• Aim of the task:
Duplicate every line of the material below word for word, leaving out the pictures.
Dataset records Block Start
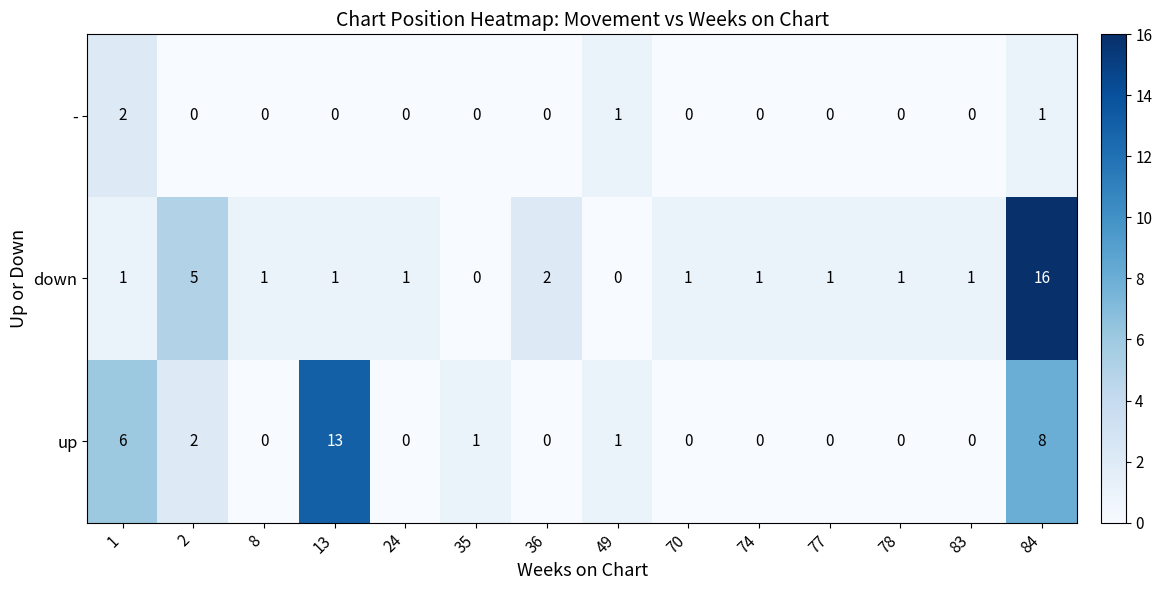

At which category is the sum across all series the highest?

84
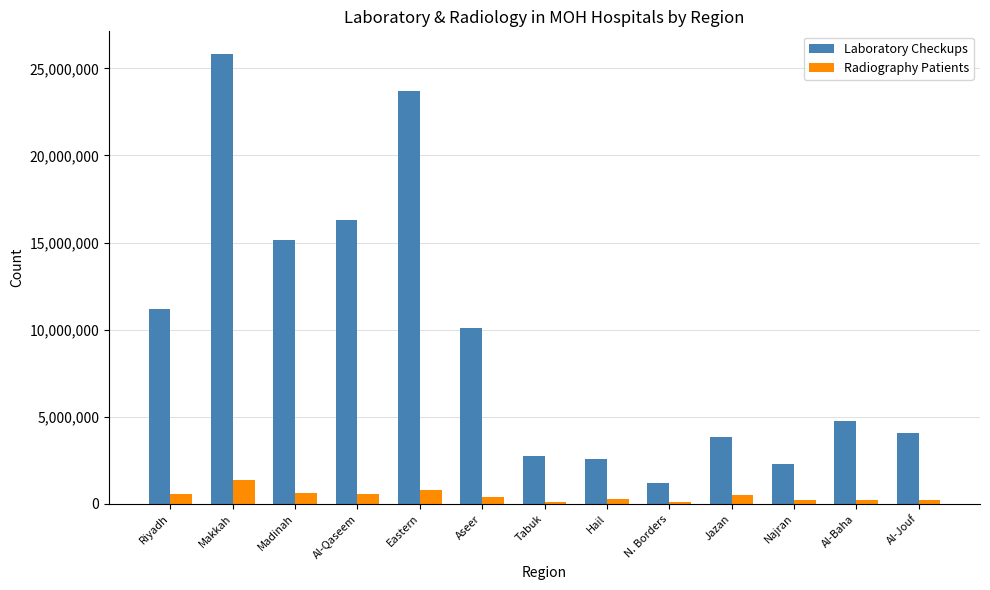

What is the sum of all Laboratory Checkups values?

123707620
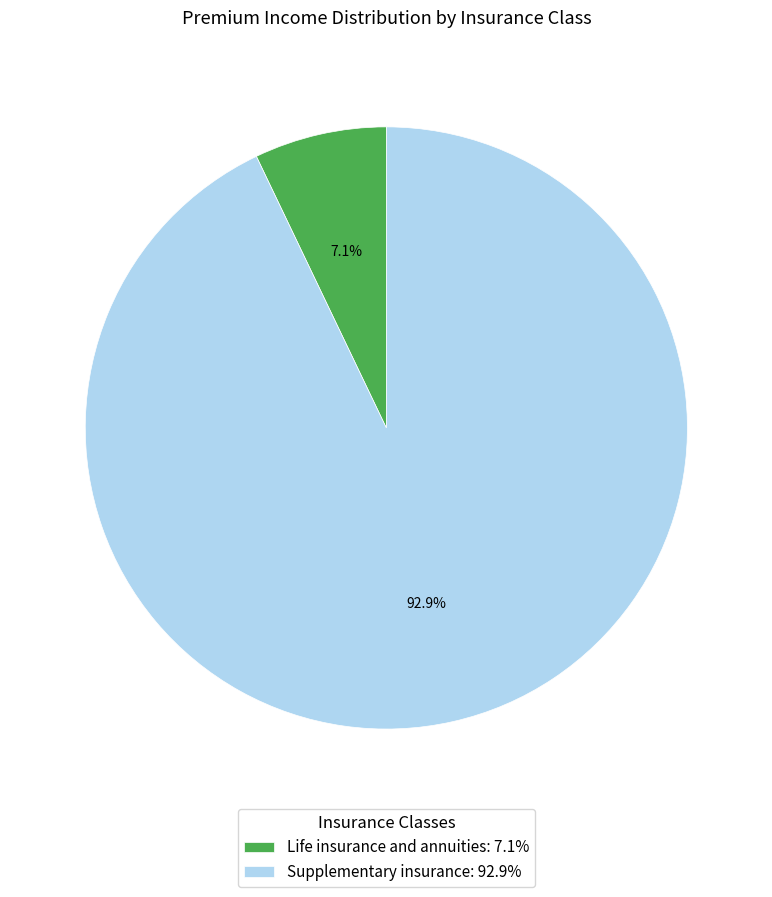

Count the number of slices in the pie.

2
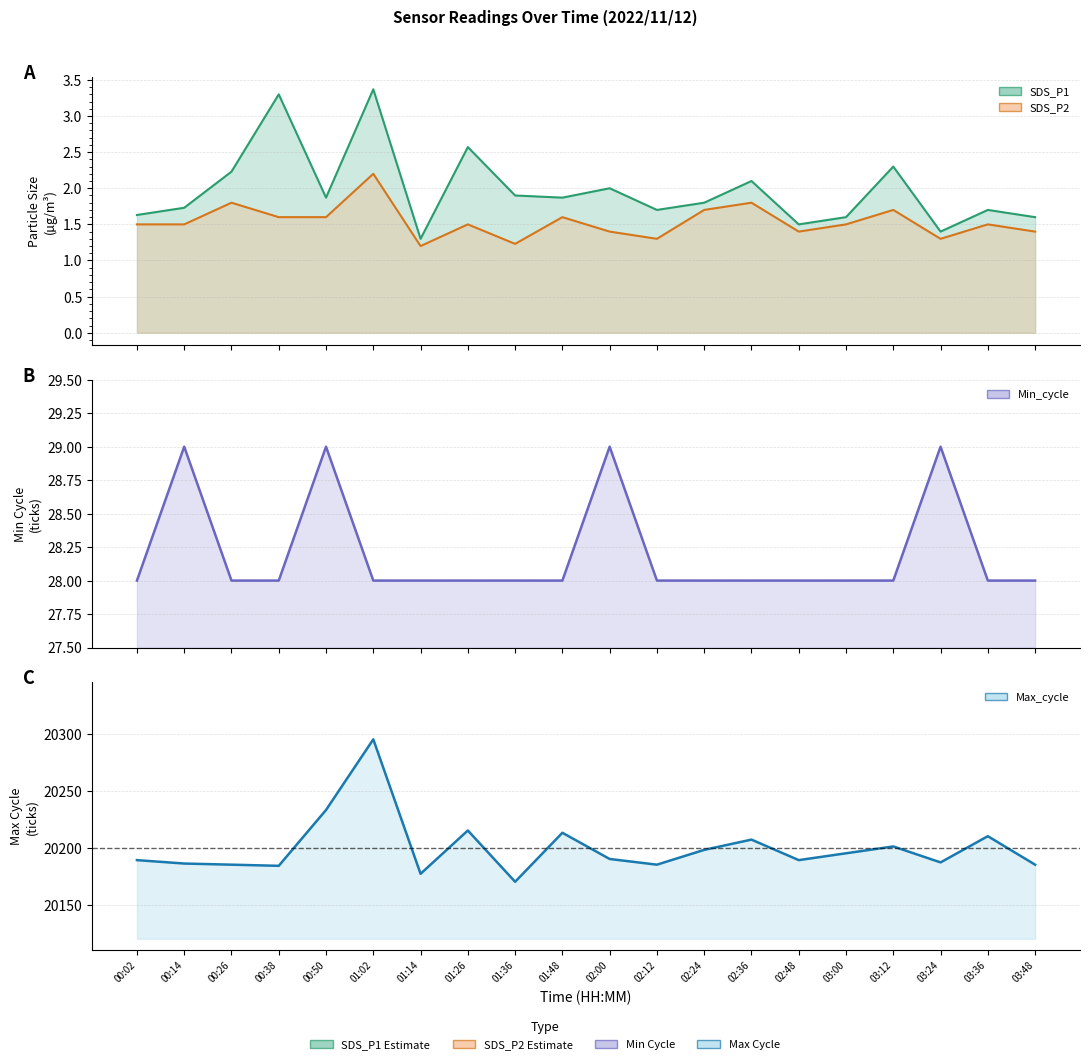

What is the spread (max minus min) of values at 02:24?

20196.3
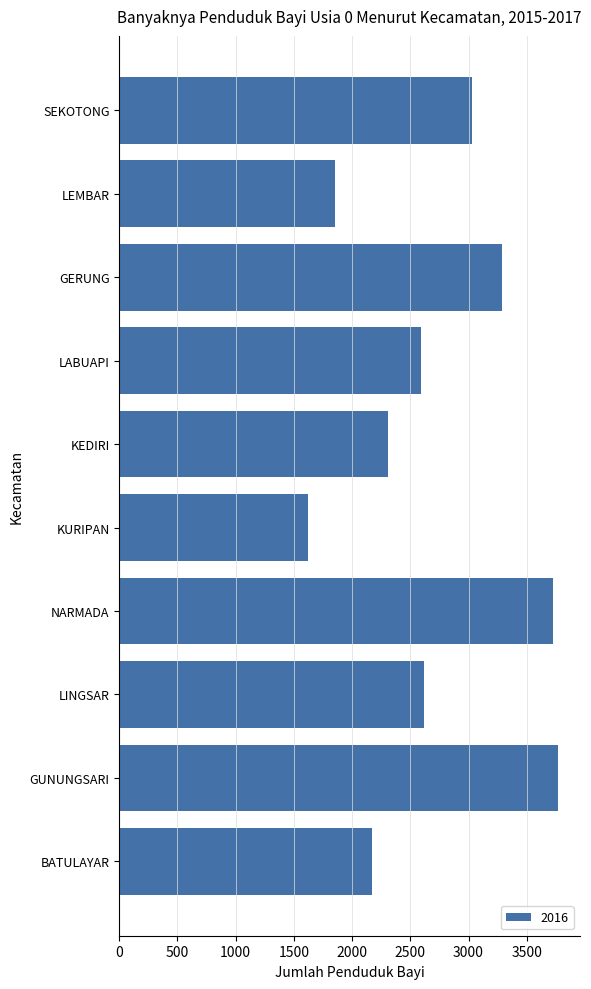

Which label corresponds to the smallest value in the chart?

KURIPAN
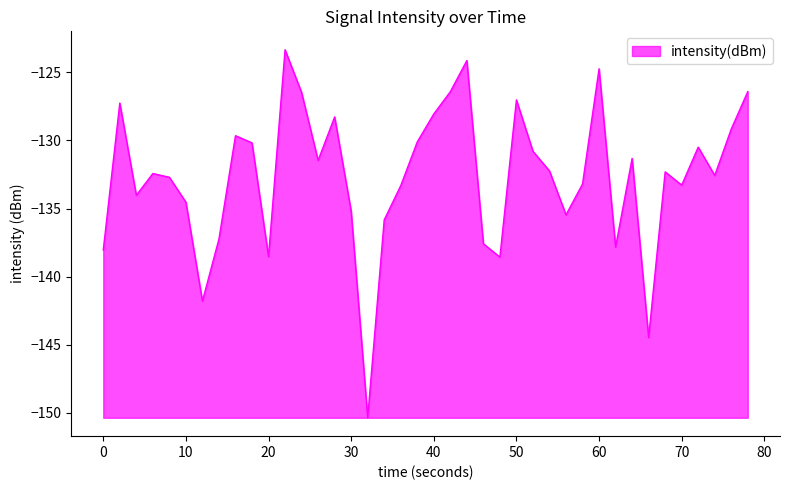

What is the difference between the maximum and second lowest values?

21.1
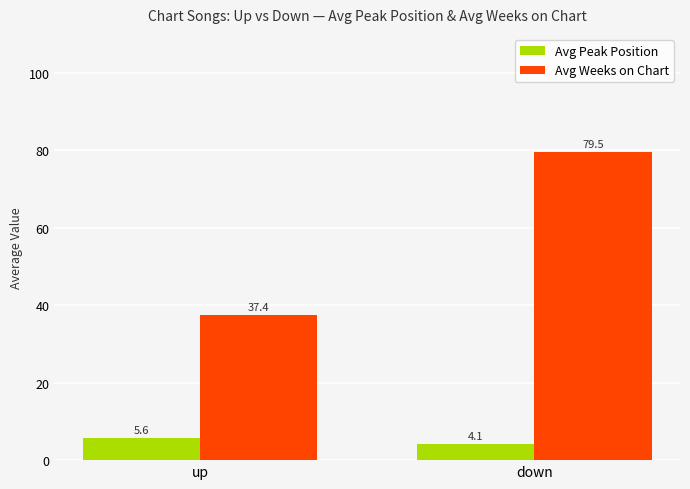

Reading left to right, what are all the values shown in this chart?

Avg Peak Position: 5.6	4.1
Avg Weeks on Chart: 37.4	79.5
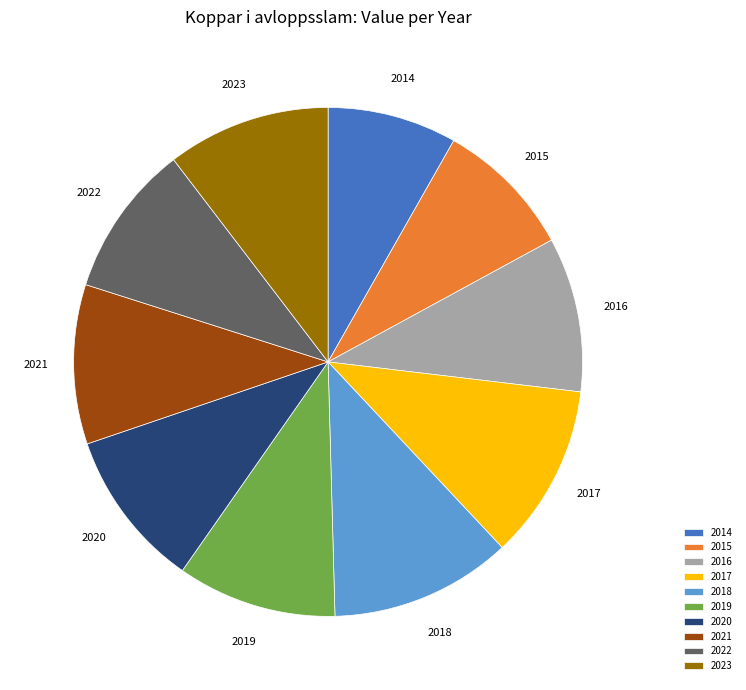

Count the number of slices in the pie.

10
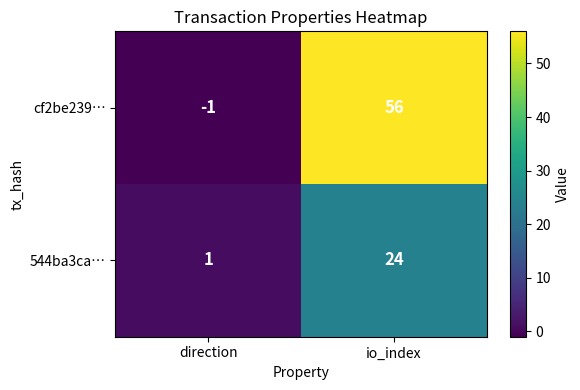

What is the approximate value of cf2be239… at io_index, to the nearest 10?

60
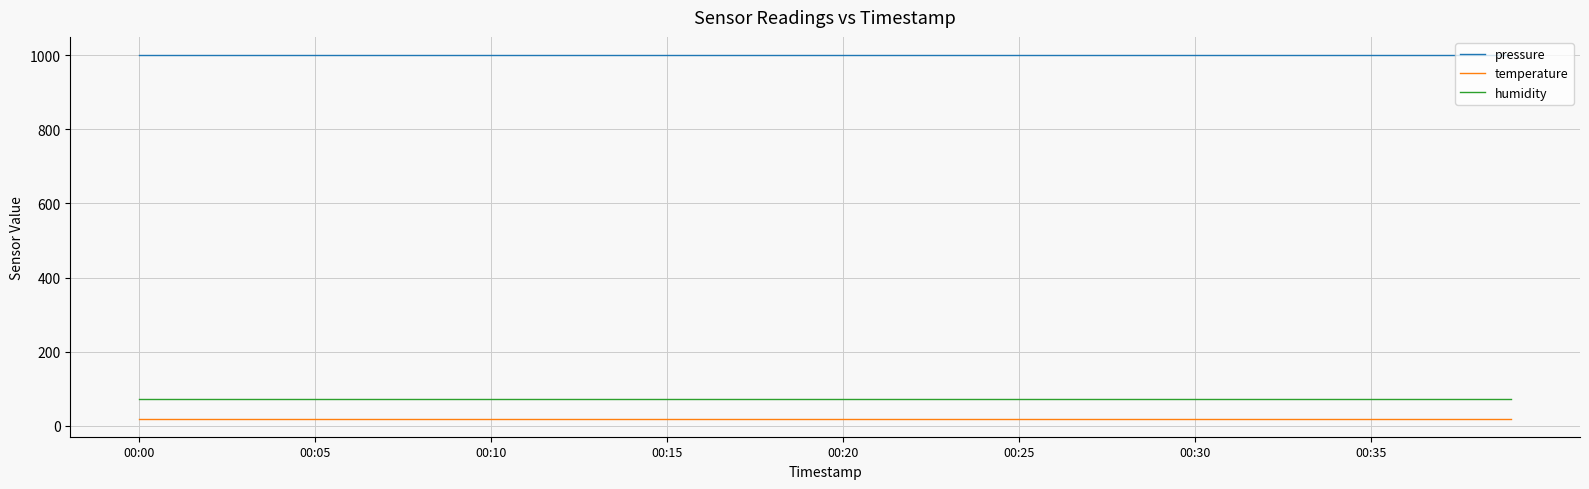

What is the minimum value for pressure?

1000.2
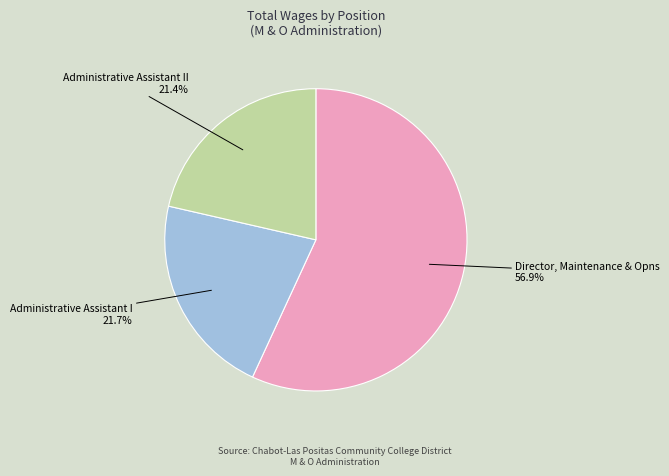

Rank the categories by value from lowest to highest.

Administrative Assistant II, Administrative Assistant I, Director, Maintenance & Opns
Dataset records Block End
• Answer:
At which category is the sum across all series the highest?

84

What is the sum of all Laboratory Checkups values?

123707620

Count the number of slices in the pie.

2

What is the spread (max minus min) of values at 02:24?

20196.3

Which label corresponds to the smallest value in the chart?

KURIPAN

What is the difference between the maximum and second lowest values?

21.1

Reading left to right, what are all the values shown in this chart?

Avg Peak Position: 5.6	4.1
Avg Weeks on Chart: 37.4	79.5

Count the number of slices in the pie.

10

What is the approximate value of cf2be239… at io_index, to the nearest 10?

60

What is the minimum value for pressure?

1000.2

Rank the categories by value from lowest to highest.

Administrative Assistant II, Administrative Assistant I, Director, Maintenance & Opns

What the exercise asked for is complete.